* _Exercise description_
Search the data for the word "project". Reproduce every line where it is found.

* _Source information_
[Start of section]

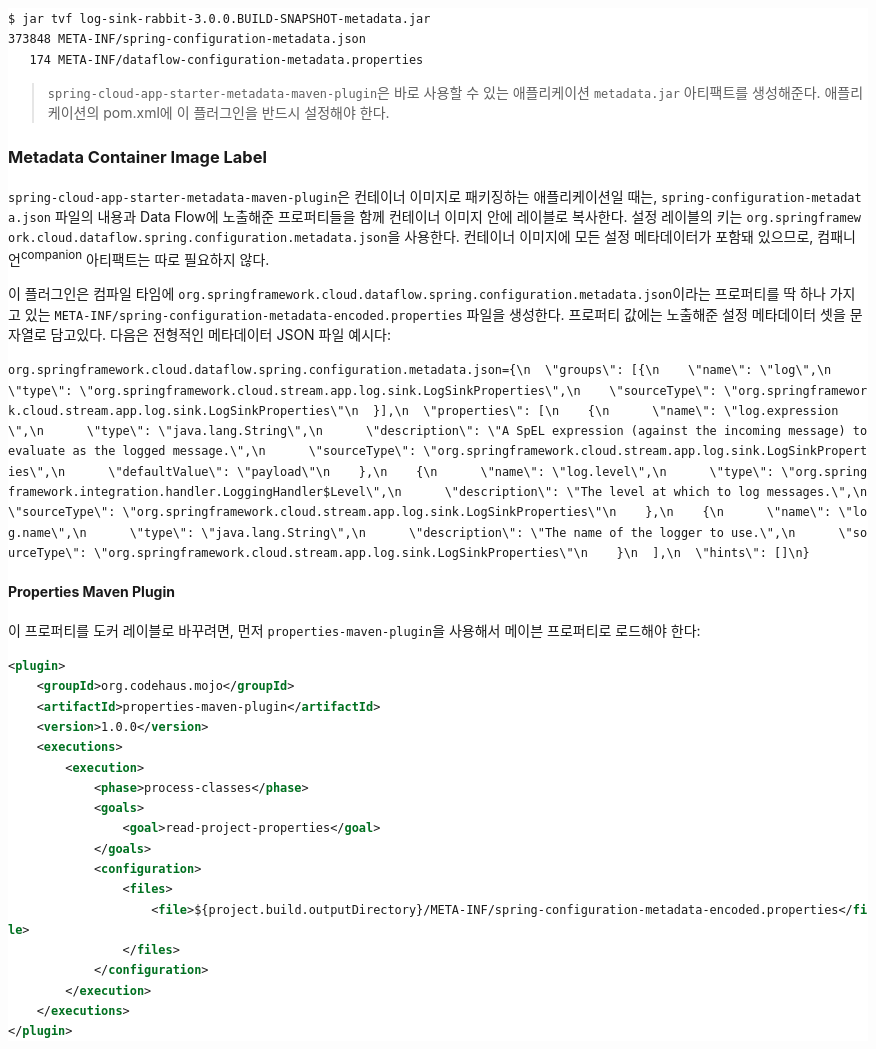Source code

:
 ```shell
$ jar tvf log-sink-rabbit-3.0.0.BUILD-SNAPSHOT-metadata.jar
373848 META-INF/spring-configuration-metadata.json
   174 META-INF/dataflow-configuration-metadata.properties
```

> `spring-cloud-app-starter-metadata-maven-plugin`은 바로 사용할 수 있는 애플리케이션 `metadata.jar` 아티팩트를 생성해준다. 애플리케이션의 pom.xml에 이 플러그인을 반드시 설정해야 한다.

### Metadata Container Image Label

`spring-cloud-app-starter-metadata-maven-plugin`은 컨테이너 이미지로 패키징하는 애플리케이션일 때는, `spring-configuration-metadata.json` 파일의 내용과 Data Flow에 노출해준 프로퍼티들을 함께 컨테이너 이미지 안에 레이블로 복사한다. 설정 레이블의 키는 `org.springframework.cloud.dataflow.spring.configuration.metadata.json`을 사용한다. 컨테이너 이미지에 모든 설정 메타데이터가 포함돼 있으므로, 컴패니언<sup>companion</sup> 아티팩트는 따로 필요하지 않다.

이 플러그인은 컴파일 타임에 `org.springframework.cloud.dataflow.spring.configuration.metadata.json`이라는 프로퍼티를 딱 하나 가지고 있는 `META-INF/spring-configuration-metadata-encoded.properties` 파일을 생성한다. 프로퍼티 값에는 노출해준 설정 메타데이터 셋을 문자열로 담고있다. 다음은 전형적인 메타데이터 JSON 파일 예시다:

```properties
org.springframework.cloud.dataflow.spring.configuration.metadata.json={\n  \"groups\": [{\n    \"name\": \"log\",\n    \"type\": \"org.springframework.cloud.stream.app.log.sink.LogSinkProperties\",\n    \"sourceType\": \"org.springframework.cloud.stream.app.log.sink.LogSinkProperties\"\n  }],\n  \"properties\": [\n    {\n      \"name\": \"log.expression\",\n      \"type\": \"java.lang.String\",\n      \"description\": \"A SpEL expression (against the incoming message) to evaluate as the logged message.\",\n      \"sourceType\": \"org.springframework.cloud.stream.app.log.sink.LogSinkProperties\",\n      \"defaultValue\": \"payload\"\n    },\n    {\n      \"name\": \"log.level\",\n      \"type\": \"org.springframework.integration.handler.LoggingHandler$Level\",\n      \"description\": \"The level at which to log messages.\",\n      \"sourceType\": \"org.springframework.cloud.stream.app.log.sink.LogSinkProperties\"\n    },\n    {\n      \"name\": \"log.name\",\n      \"type\": \"java.lang.String\",\n      \"description\": \"The name of the logger to use.\",\n      \"sourceType\": \"org.springframework.cloud.stream.app.log.sink.LogSinkProperties\"\n    }\n  ],\n  \"hints\": []\n}
```

#### Properties Maven Plugin

이 프로퍼티를 도커 레이블로 바꾸려면, 먼저 `properties-maven-plugin`을 사용해서 메이븐 프로퍼티로 로드해야 한다:

```xml
<plugin>
    <groupId>org.codehaus.mojo</groupId>
    <artifactId>properties-maven-plugin</artifactId>
    <version>1.0.0</version>
    <executions>
        <execution>
            <phase>process-classes</phase>
            <goals>
                <goal>read-project-properties</goal>
            </goals>
            <configuration>
                <files>
                    <file>${project.build.outputDirectory}/META-INF/spring-configuration-metadata-encoded.properties</file>
                </files>
            </configuration>
        </execution>
    </executions>
</plugin>
```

[End of section]

* _Response_
                <goal>read-project-properties</goal>
                    <file>${project.build.outputDirectory}/META-INF/spring-configuration-metadata-encoded.properties</file>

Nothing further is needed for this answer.